[WHAT YOU WILL DO]
Each line of the listing that holds "size" counts once; report how many there are, and nothing more.

━━ DATA EXCERPTS

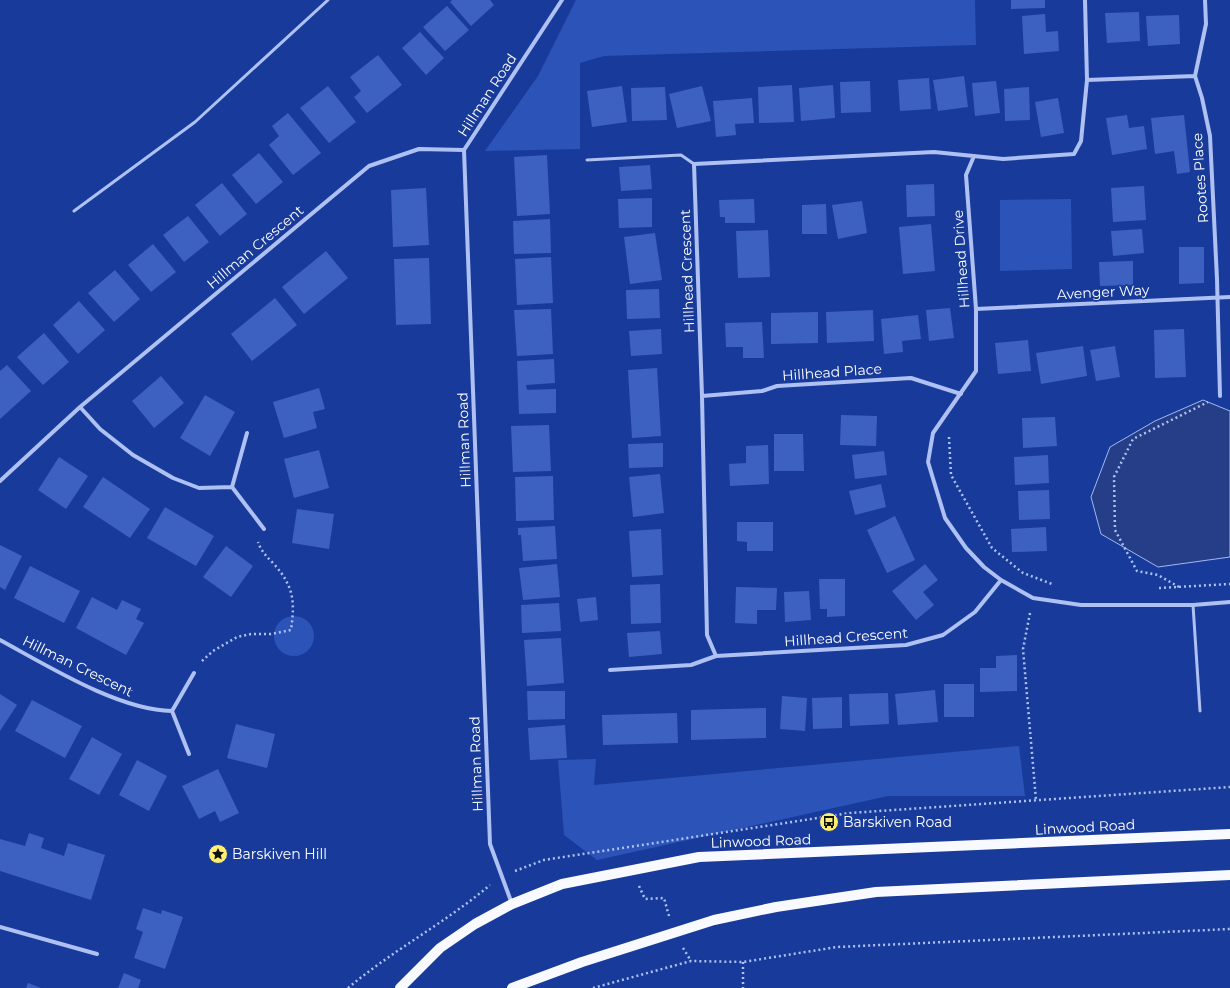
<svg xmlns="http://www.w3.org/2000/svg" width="1230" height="988" viewBox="0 0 1230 988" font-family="Montserrat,sans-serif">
<rect width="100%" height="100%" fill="#183b9b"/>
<!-- green -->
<path fill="#2c53b8" d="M576,0H975L976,45L604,56L580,63V149L485,151L538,76Z
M1071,199L1072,269L1000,271V200Z
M274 636a20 20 0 1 1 40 0a20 20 0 1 1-40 0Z
M1019,746L1025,796H888L597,860L564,835L558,760L596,759L594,785Z"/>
<!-- water -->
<path fill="#253e87" stroke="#a1b9f4" d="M1203,400L1230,411V557L1158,567L1101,534L1091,497L1110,447L1155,421Z"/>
<!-- building -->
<path fill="#3d61c0" d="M452,0H490L494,5L471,26L450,2Z
M1011,0H1045V8L1011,9Z
M447,6L469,30L445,51L423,27Z
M1139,12L1140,41L1107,43L1105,13Z
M1045,14L1046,32L1058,31L1059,51L1024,54L1022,16Z
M1179,15L1180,44L1148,46L1146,16Z
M420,32L444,58L426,75L402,48Z
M378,55L402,85L367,113L354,97L361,91L350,77Z
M964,76L968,107L938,111L933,80Z
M929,78L931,109L900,111L898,80Z
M870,81L871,112L841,113L840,82Z
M996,81L1000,113L975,116L972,83Z
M792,85L794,122L759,123L758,87Z
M833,85L835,118L801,121L799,88Z
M328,86L356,122L329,143L300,108Z
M622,86L627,122L592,127L587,91Z
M702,86L711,121L677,128L669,94Z
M665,87L667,120L632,121L631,88Z
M1029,87L1030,120L1005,121L1004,89Z
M752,98L754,123L735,124L736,135L716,137L713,101Z
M1058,98L1064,133L1041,137L1035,102Z
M288,113L321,153L293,175L269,145L279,136L272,126Z
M1127,115L1129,128L1144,126L1147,149L1112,155L1106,118Z
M1184,115L1190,172L1177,174L1174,151L1155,154L1151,118Z
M259,153L283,182L256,204L232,175Z
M547,155L550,214L517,216L514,157Z
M650,165L652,189L621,191L619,167Z
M222,183L247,214L220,236L195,205Z
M934,184L935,216L907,217L906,185Z
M1144,186L1146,220L1113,222L1111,188Z
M426,188L429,245L393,247L391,190Z
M652,198V227L619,228L618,199Z
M754,199L755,223H725V217H720L719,200Z
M862,201L867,233L838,239L832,205Z
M826,204L827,234H802V205Z
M188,216L209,242L184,262L163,235Z
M550,219L551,253L514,254L513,221Z
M931,224L935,271L903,274L899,227Z
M1142,229L1144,253L1113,256L1111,231Z
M768,230L770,277L738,278L736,231Z
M655,233L662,280L630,284L624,237Z
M153,244L176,272L151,292L128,265Z
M1179,247H1204V283L1179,284Z
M326,251L348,278L304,314L282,287Z
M551,257L553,303L517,305L515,259Z
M429,258L431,324L396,325L394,259Z
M1133,261V285L1100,286L1099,262Z
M115,270L140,299L114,322L88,293Z
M659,289L660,318L627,319L626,290Z
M275,298L297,325L252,361L231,334Z
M79,301L105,330L78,354L53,325Z
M950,308L954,338L929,341L926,310Z
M551,309L553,354L517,356L514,310Z
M873,310L874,341L827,343L826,312Z
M818,312V343L771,344V313Z
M918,315L921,339L902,341L903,352L884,354L881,319Z
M762,322L764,358H743V347H726L725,323Z
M661,329L662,354L631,356L629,331Z
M1184,329L1186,377L1155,378L1154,330Z
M44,333L69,362L43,385L17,357Z
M1028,340L1031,371L998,374L995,343Z
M1083,346L1087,376L1041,384L1036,353Z
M1115,346L1120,377L1096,381L1090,350Z
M554,359L555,383L526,385L527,390H522L556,389V413L519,414L517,361Z
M7,365L31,391L0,419V371Z
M657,368L661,436L632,438L628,370Z
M161,376L184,403L154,428L132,401Z
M319,388L325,409L313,412L317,428L284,438L273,402Z
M205,395L235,412L210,456L180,438Z
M841,415L877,416L876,446L840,445Z
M1055,417L1057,446L1023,448L1022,418Z
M549,425L551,471L513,472L511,426Z
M774,434H803L804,471H774Z
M663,443V467L629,468L628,444Z
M768,445L769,484L730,486L729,464L746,463V446Z
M319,450L329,488L294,498L284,459Z
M884,451L887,475L855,479L852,455Z
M1048,455L1049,483L1015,485L1014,457Z
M59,457L88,476L66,509L38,490Z
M660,474L664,513L633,517L629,477Z
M553,476L554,520L516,521L515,477Z
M103,477L150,509L130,538L83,507Z
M881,484L886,507L855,515L849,491Z
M1049,490L1050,519L1019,520L1018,491Z
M165,507L214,536L196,566L147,538Z
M297,509L334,514L329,549L292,543Z
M895,516L915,560L887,573L867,530Z
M737,522H773V551H747V542L737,541Z
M555,526L557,559L523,561L521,535H518V528Z
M1046,527L1047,551L1012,552L1011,529Z
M661,529L663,575L632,577L629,531Z
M0,545L22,556L5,590L0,587Z
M226,546L253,566L231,597L203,577Z
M557,564L560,597L523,600L519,568Z
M925,564L938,580L923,592L934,605L916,620L892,591Z
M30,566L80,591L64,623L14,598Z
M819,579H845V616L827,617V609H820Z
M660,584L661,623L631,624L630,585Z
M736,587L777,588L776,610H757V624L735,623Z
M809,591L811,620L785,622L784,592Z
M92,597L117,610L122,600L141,609L136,619L144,623L126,655L76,628Z
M596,597L598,620L580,622L577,599Z
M559,603L561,631L522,633L521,605Z
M660,631L662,654L629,657L627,633Z
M561,638L564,683L527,686L524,640Z
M1017,655V691L980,692V668H996V656Z
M944,684H974V717H944Z
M935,690L938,722L898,725L895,694Z
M527,691H565V719L528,720Z
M888,693L889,724L850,726L849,694Z
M0,694L17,705L0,731Z
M782,696L807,698L805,731L780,729Z
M842,697V728L813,729L812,698Z
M32,700L82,726L65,758L15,731Z
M766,708V738L691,740V710Z
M677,713L678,743L603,745L602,715Z
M236,724L275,734L267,768L227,758Z
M565,725L567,758L530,760L528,728Z
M92,737L122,754L99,795L69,779Z
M137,760L167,776L149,811L119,795Z
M218,769L239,813L220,822L215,811L199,819L182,786Z
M29,833L44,838L41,848L64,856L68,843L105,855L91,900L0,871V839L25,846Z
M143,908L161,914L162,910L183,917L165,969L134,958L143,932L136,929Z
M124,973L141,980L138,988H118Z
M28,983L41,988H26Z"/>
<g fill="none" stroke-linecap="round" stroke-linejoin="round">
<!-- path -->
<path stroke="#aec1f2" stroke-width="2.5" stroke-dasharray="2 3" stroke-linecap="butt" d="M949,437L951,475L992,548L1023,573L1052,584
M1179,587L1158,575L1137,571L1115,530L1114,477L1133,439L1208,402
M1159,588L1230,584
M1030,613L1023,649L1036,800
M202,661L213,651L237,637L251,634H271L291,630C295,601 294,587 274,564C267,557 261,551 258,542
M515,871L544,860L850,813L1230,787
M639,886L645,899L664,898L669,916
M683,948L691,961
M743,962V988
M348,988C393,950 445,923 490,885
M593,988L691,961L743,962L837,947L1230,929"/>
<!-- lane -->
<path stroke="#aec1f2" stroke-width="3" d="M587,160L681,155L694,164
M74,211L195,122L328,0
M1193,605L1200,711"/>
<!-- street -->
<path stroke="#aec1f2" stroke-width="4" d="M1205,0L1206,24L1195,76L1202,98L1210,136L1217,279L1220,396
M1087,80L1195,76
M974,156L966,175L976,309V371L933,433L928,462L945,518L966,548L984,567L1001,580L1033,598L1081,605H1193L1230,602
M976,309L1230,297
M702,396L762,391L777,386L911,378L961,394
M80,407L100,429L133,455L173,478L199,488L232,487
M247,433L232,487L264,529
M0,481L80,407L369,166L419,149L464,150
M0,640C48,666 118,710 172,711
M716,656L707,635L702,396L694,164L934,152L1003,159L1074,154L1081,141L1087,80L1085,0
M610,670L691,665L716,656L906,645L943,635L975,612L1001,580
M189,754L172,711L194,673
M512,904L490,844L464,150L562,0
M0,927L97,954"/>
<!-- primary -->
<path stroke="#f9faff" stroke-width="10" d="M400,988L440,948L475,924L512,904L562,884L699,857L1230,834
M512,988L582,962L714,920L776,907L876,892L1230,875"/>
</g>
<!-- icons -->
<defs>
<symbol id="bus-disc" viewBox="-11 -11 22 22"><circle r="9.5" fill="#ffee6f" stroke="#183b9b"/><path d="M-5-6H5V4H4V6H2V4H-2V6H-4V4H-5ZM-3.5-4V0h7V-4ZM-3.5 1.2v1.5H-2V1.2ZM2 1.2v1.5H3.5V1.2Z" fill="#111"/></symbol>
<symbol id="sight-disc" viewBox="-11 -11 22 22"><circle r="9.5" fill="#ffee6f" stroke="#183b9b"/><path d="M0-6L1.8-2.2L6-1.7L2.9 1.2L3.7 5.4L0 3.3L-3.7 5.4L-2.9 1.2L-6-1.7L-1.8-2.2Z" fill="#111"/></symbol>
</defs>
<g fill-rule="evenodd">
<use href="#bus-disc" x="818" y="811" width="22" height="22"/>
<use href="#sight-disc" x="207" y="843" width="22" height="22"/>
</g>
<g text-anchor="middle" stroke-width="3.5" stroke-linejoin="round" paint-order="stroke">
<!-- street labels -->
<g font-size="14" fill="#fff" stroke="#183b9b">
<text transform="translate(487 95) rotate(-57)" y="5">Hillman Road</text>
<text transform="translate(1200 178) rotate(-94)" y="5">Rootes Place</text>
<text transform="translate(255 247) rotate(-40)" y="5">Hillman Crescent</text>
<text transform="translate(961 259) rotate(-94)" y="5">Hillhead Drive</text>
<text transform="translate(687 271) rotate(-92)" y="5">Hillhead Crescent</text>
<text transform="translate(1103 292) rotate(-3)" y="5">Avenger Way</text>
<text transform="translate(832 372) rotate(-4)" y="5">Hillhead Place</text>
<text transform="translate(464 440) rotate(-92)" y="5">Hillman Road</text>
<text transform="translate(846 637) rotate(-4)" y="5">Hillhead Crescent</text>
<text transform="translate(78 666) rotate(26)" y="5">Hillman Crescent</text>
<text transform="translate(476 764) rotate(-92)" y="5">Hillman Road</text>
<text transform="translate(1085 827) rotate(-3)" y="5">Linwood Road</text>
<text transform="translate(761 841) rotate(-2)" y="5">Linwood Road</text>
</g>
<!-- poi labels -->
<g font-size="14" fill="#fff" stroke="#183b9b" text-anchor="start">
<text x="843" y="827">Barskiven Road</text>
<text x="232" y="859">Barskiven Hill</text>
</g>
</g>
</svg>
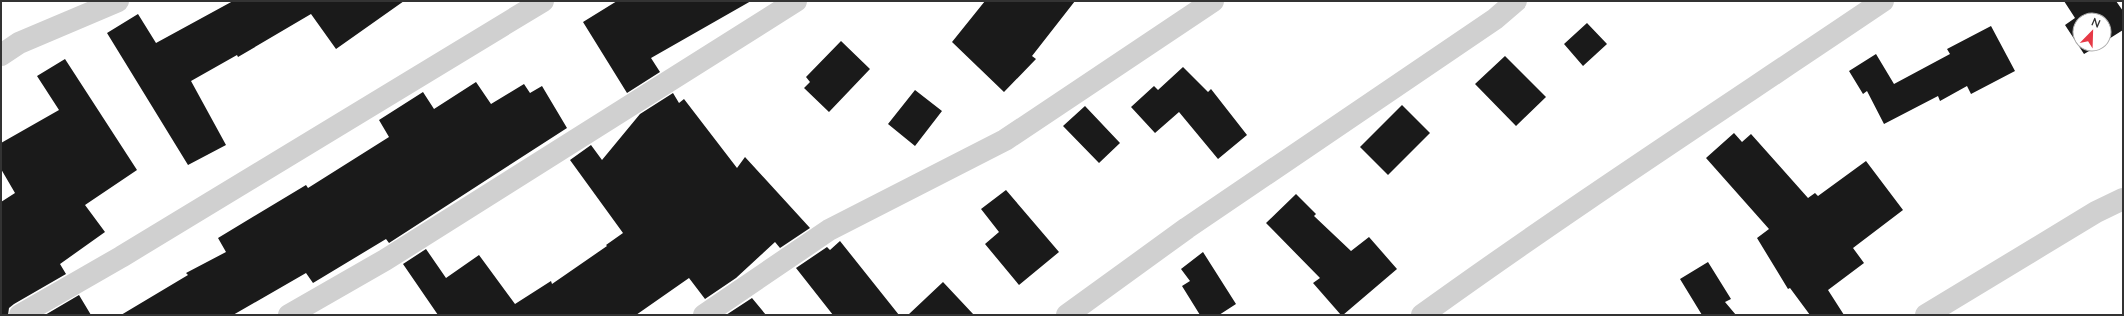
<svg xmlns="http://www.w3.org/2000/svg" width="2124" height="316" viewBox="0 0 2124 316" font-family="Lato,sans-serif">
<rect width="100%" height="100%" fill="#fff"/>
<path fill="#1a1a1a" d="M 233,1 L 404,1 L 336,49 L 311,14 L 238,57 L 237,55 L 191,81 L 226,145 L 188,165 L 107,33 L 138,14 L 156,43 Z
M 617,1 L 751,1 L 651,58 L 660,72 L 627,93 L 583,22 Z
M 985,1 L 1075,1 L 1032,56 L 1036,59 L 1004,92 L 952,42 Z
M 2064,1 L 2116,1 L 2123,11 L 2123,30 L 2104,42 L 2104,20 L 2080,20 L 2080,44 L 2101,44 L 2084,54 L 2065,25 L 2075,18 Z
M 1587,23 L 1607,44 L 1583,66 L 1564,44 Z
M 1991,26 L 2015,71 L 1971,94 L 1967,86 L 1940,101 L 1938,96 L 1884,124 L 1867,91 L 1863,94 L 1849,71 L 1876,54 L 1894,84 L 1950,54 L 1947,49 Z
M 841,41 L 870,69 L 829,112 L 804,88 L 810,82 L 806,77 Z
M 1505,56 L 1546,97 L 1516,126 L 1475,84 Z
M 65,59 L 137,170 L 85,205 L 105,232 L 60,264 L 66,274 L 14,304 L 9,308 L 8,315 L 1,315 L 1,202 L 15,193 L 1,169 L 1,143 L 59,110 L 37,76 Z
M 1183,67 L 1208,92 L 1211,89 L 1247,135 L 1218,159 L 1179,112 L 1155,133 L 1131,107 L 1154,86 L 1158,90 Z
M 476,82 L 491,104 L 524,84 L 530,93 L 542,86 L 567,128 L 389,243 L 386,239 L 313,283 L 306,273 L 233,315 L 121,315 L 188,275 L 186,273 L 226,252 L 218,238 L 306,185 L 308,188 L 389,137 L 379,120 L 423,92 L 434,109 Z
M 915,90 L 942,111 L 915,146 L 888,124 Z
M 673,93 L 679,103 L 684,99 L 737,168 L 745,157 L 810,228 L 780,248 L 775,242 L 736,278 L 705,299 L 689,278 L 636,315 L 438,315 L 403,264 L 426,249 L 446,278 L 479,255 L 515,304 L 551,281 L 552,284 L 607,246 L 606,245 L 623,233 L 570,160 L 591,145 L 602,160 L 640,114 Z
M 1402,105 L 1430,133 L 1388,175 L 1360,147 Z
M 1085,106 L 1120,143 L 1099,163 L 1063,126 Z
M 1734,133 L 1742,142 L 1751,134 L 1808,198 L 1815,193 L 1818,196 L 1866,161 L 1903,210 L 1853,248 L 1864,263 L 1828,290 L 1844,315 L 1810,315 L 1790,288 L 1788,289 L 1757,238 L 1769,229 L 1706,158 Z
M 1006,190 L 1059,252 L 1019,285 L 985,244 L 999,232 L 981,209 Z
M 1296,194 L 1316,214 L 1314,216 L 1351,251 L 1369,237 L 1397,269 L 1343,315 L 1341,315 L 1313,283 L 1320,278 L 1266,223 Z
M 840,241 L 899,315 L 833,315 L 796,268 L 827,247 L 830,250 Z
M 1203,252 L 1236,304 L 1219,315 L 1200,315 L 1182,286 L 1190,281 L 1181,269 Z
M 1708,262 L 1731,299 L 1725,302 L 1736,315 L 1702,315 L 1680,279 Z
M 943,282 L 974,315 L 908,315 Z
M 79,295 L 91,315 L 45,315 Z
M 752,298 L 766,315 L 726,315 Z"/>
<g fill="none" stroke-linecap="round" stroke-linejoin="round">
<path stroke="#d0d0d0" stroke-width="22" d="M 1,55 L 19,43 L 118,1
M 20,315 L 121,257 L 543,1
M 289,315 L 385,260 L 796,1
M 704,315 L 829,230 L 1005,140 L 1213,1
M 1067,315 L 1187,228 L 1495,19 L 1516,1
M 1422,315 C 1573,206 1729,105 1883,1
M 1926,315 L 2096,212 L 2123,199"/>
</g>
<rect width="2124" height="316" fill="none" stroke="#333333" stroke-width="4"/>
<g transform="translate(2092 32) rotate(23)"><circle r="19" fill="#ffffff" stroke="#adadad"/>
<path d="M0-3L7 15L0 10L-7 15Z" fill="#e63946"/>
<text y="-6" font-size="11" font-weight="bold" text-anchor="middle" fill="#333333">N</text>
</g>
</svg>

━━━━

[ANSWER TO THE EXERCISE]
3